Gerçi şu sırada bildirge taslak olarak elimizde ama Türkiye'yle ilgili paragrafta, kapsamlı üyelik müzakerelerine başlanmış olması memnuniyetle karşılanıyor.
Türkiye zirveye davet edilmedi |
Öte yandan, müzakerelerin hızının, Müzakere Çerçeve Belgesi'nde belirlenen yükümlülüklerin yerine getirilmesiyle ölçüleceği hatırlatılıyor.
Bu bağlamda, Kıbrıs sorunu paragrafa giriyor ve hafta başında Lüksemburg'da olduğu gibi 21 Eylül karşı deklarasyonu olarak bilinen Avrupa Birliği belgesine gönderme yapılıyor.

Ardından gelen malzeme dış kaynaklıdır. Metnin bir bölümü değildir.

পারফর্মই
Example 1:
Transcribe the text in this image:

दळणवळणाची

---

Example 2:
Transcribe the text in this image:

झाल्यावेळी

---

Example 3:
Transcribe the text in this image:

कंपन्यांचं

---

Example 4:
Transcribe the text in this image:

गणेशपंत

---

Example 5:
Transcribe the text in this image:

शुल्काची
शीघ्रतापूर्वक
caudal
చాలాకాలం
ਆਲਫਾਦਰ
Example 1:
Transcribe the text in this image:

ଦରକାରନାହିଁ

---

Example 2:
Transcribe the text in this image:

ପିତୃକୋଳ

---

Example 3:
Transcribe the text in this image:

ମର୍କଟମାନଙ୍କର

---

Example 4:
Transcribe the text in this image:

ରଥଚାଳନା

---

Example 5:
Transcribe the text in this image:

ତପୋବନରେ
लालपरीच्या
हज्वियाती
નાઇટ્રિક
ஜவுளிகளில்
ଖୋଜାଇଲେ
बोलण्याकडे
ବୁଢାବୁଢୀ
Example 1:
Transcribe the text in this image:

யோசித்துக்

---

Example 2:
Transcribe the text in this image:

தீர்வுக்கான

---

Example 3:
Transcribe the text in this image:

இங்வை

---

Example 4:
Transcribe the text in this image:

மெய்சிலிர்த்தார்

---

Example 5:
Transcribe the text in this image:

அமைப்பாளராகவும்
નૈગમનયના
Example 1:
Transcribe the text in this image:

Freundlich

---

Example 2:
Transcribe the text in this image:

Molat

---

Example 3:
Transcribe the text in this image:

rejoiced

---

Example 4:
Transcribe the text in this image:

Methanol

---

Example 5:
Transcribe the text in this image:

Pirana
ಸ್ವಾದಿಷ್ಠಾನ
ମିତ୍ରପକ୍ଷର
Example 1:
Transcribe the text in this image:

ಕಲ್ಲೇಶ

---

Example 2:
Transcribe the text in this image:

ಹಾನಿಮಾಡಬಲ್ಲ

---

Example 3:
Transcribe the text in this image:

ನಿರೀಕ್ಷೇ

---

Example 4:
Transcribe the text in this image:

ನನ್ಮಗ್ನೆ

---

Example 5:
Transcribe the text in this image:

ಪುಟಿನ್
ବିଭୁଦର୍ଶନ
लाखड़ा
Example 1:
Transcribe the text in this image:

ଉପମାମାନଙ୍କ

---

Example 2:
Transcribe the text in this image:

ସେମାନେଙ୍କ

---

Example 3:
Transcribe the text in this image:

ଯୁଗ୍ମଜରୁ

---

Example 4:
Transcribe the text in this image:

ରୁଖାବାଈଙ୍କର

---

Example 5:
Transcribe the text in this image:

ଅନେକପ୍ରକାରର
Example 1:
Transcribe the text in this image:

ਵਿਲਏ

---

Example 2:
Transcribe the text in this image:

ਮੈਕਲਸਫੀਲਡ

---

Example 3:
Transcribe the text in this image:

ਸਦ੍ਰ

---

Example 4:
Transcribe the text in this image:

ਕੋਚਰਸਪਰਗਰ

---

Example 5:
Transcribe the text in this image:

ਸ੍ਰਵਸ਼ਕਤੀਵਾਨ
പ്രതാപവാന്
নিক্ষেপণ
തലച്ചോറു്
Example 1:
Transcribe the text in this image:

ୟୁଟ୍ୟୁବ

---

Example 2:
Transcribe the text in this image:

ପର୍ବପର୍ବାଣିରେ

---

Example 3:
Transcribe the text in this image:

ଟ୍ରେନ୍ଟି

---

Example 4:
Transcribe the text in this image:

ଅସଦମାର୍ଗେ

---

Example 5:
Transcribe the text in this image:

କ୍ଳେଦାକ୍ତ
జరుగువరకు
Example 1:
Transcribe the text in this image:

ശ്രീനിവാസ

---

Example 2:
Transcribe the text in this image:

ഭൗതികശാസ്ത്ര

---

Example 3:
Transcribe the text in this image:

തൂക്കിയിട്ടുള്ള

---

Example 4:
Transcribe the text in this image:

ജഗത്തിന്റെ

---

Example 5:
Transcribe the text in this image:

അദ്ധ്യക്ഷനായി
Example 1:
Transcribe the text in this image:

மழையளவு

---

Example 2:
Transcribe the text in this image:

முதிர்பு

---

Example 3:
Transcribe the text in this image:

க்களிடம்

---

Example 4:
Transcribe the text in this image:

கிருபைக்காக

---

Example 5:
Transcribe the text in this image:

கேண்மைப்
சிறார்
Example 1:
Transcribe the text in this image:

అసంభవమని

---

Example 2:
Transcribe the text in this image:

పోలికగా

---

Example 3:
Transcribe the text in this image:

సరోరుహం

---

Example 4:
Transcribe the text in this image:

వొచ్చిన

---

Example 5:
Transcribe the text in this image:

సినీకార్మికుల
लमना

Bu belgede, Türkiye'nin limanlarını Kıbrıs gemilerine ve uçaklarına açması, Kıbrıs'la ilişkilerin normalleştirilmesi ve müzakere süreci içerisinde bir aşamada Türkiye'nin Kıbrıs'ı tanıması talep edilmekte.

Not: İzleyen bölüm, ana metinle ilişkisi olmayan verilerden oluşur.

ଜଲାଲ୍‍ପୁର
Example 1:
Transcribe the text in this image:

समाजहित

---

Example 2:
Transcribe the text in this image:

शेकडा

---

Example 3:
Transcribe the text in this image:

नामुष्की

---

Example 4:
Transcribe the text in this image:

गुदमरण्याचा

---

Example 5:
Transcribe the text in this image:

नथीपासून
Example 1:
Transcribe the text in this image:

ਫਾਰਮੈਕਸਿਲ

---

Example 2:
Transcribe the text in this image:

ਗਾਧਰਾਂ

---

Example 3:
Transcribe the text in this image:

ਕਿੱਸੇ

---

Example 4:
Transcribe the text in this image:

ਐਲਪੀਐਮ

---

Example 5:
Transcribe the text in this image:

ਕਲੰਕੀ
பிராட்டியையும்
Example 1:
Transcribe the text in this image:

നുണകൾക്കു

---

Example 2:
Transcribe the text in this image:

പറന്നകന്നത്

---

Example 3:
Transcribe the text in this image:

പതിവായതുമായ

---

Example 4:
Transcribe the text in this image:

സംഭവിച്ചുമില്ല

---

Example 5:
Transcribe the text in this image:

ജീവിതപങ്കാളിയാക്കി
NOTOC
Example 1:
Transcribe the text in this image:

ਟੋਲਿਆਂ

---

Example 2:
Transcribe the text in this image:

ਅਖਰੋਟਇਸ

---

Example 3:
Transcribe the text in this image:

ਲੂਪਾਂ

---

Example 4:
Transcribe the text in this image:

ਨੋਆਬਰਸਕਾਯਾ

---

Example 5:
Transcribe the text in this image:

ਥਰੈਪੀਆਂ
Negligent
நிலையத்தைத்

Türkiye'nin limanların açılmasına ilişkin yükümlülüklerini yerine getirip getirmediğinin 2006 yılı içinde değerlendirileceği de hatırlatılmakta.
Türkiye'yle ilgili paragrafta ayrıca, Ankara'nın reform sürecini hızlandırması ve tam olarak ve etkili biçimde uygulaması da isteniyor.
Reform sürecinin istikrarlı ve geri dönüşü mümkün olmayacak şekilde devam etmesi gerektiğine de dikkat çekiliyor.
Yani önümüzdeki dönemde Avrupa Birliği'nin hem reformların derinleşmesi ve uygulamaya geçmesi, hem de Kıbrıs konusunda Türkiye üzerindeki baskılarını arttıracağı anlaşılıyor.